In many ways, World War II was a transitional conflict, introducing many new weapons that would become ubiquitous in the later 20th century and change how conflicts were waged. One of these new weapons was jet-propelled aircraft, and one of the most famous of these aircraft was the German Me-262. This new volume, part of Osprey Publishing’s Dogfight series, tells the story about how this promising aircraft never quite met its expectations, yet helped change air warfare.
Written by aviation enthusiast Robert Forsyth, the book covers both the technical aspects of the aircraft, its somewhat tortuous introduction into combat, and the combat experiences of both the Luftwaffe flyers who attempted to stem the tide of the Allied aerial armadas and the Allied fighter pilots faced with a challenging new adversary, many of whom were personally interviewed by the author.
For its day, the Me-262 was truly a technical marvel, and the book has some excellent and rarely seen pictures showing a lot of technical detail of the jet engines, armament, and other details of the aircraft that will no doubt delight airplane and technology enthusiasts.
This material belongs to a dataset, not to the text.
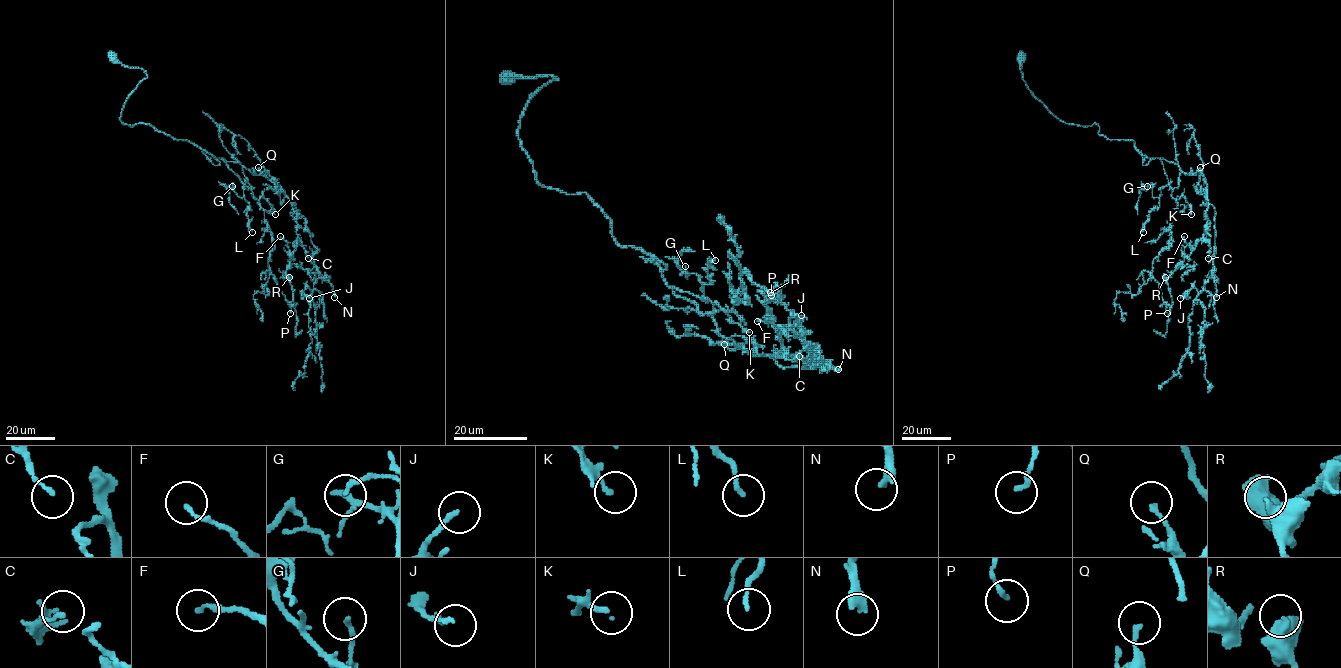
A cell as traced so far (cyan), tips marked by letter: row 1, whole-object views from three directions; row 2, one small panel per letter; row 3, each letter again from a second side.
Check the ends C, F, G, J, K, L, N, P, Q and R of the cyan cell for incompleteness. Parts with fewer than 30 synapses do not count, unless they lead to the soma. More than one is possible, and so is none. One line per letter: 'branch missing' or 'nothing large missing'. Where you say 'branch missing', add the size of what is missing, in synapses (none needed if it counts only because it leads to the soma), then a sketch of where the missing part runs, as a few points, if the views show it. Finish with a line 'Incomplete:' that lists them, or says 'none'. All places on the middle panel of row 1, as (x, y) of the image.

Not only was it the first jet aircraft used in combat, it employed the first air-to-air missiles from a jet fighter, although they were unguided rockets with limited tactical success. However, like all new weapons, the aircraft had a lot of teething troubles, and Hitler’s misguided notion to try and turn the aircraft into a fighter-bomber wasted precious months that kept it from entering combat until 1944. Combined with the challenges of mass production of the aircraft, fuel shortages, and a lack of pilots and the aircraft did not become the potentially strategic game changer its proponents hoped.
In spite of these delays, when the Me-262 was introduced into combat, even in fairly small numbers, it was very successful, having a combination of speed and firepower that proved challenging even for the Allies’ best fighter, the P-51 Mustang. While the Luftwaffe pilots had to develop new tactics to maximize the aircraft’s speed advantage while overcoming the nearly impenetrable wall of allied fighters protecting the bomber streams over Germany daily, the Allies had to determine how to overcome the jet aircraft’s speed and heavy armament without any operational jet aircraft of their own. The author provides a few wonderfully illustrated case studies in how the Me-262 was actually employed against both strategic and tactical bombers and achieved aerial victories against both in spite of being significantly outnumbered.
The author provides a number of pilot perspectives from both the German and American veterans of these final air battles, and it is remarkable that the Luftwaffe, in spite of the overwhelming odds and the encroachment of Allied ground forces into Germany, overrunning many of the initial bases where the Me-262 was stationed, that they were able to get any of these aircraft into the air as late as April 1945.
The story doesn’t end with Germany’s surrender. Even before the surrender was made, both the Western Allies and Soviets scoured Germany seeking advanced weapons and technology, especially jet aircraft like the Me-262. Several of these aircraft were brought back to the United States for testing and evaluation against the early American jet fighters.
This little volume packs a big punch of aviation history. Very heavily illustrated and with an excellent blend of technical detail and personal history, it’s a neat little introduction to Germany’s excellent, but ultimately ineffective jet fighter.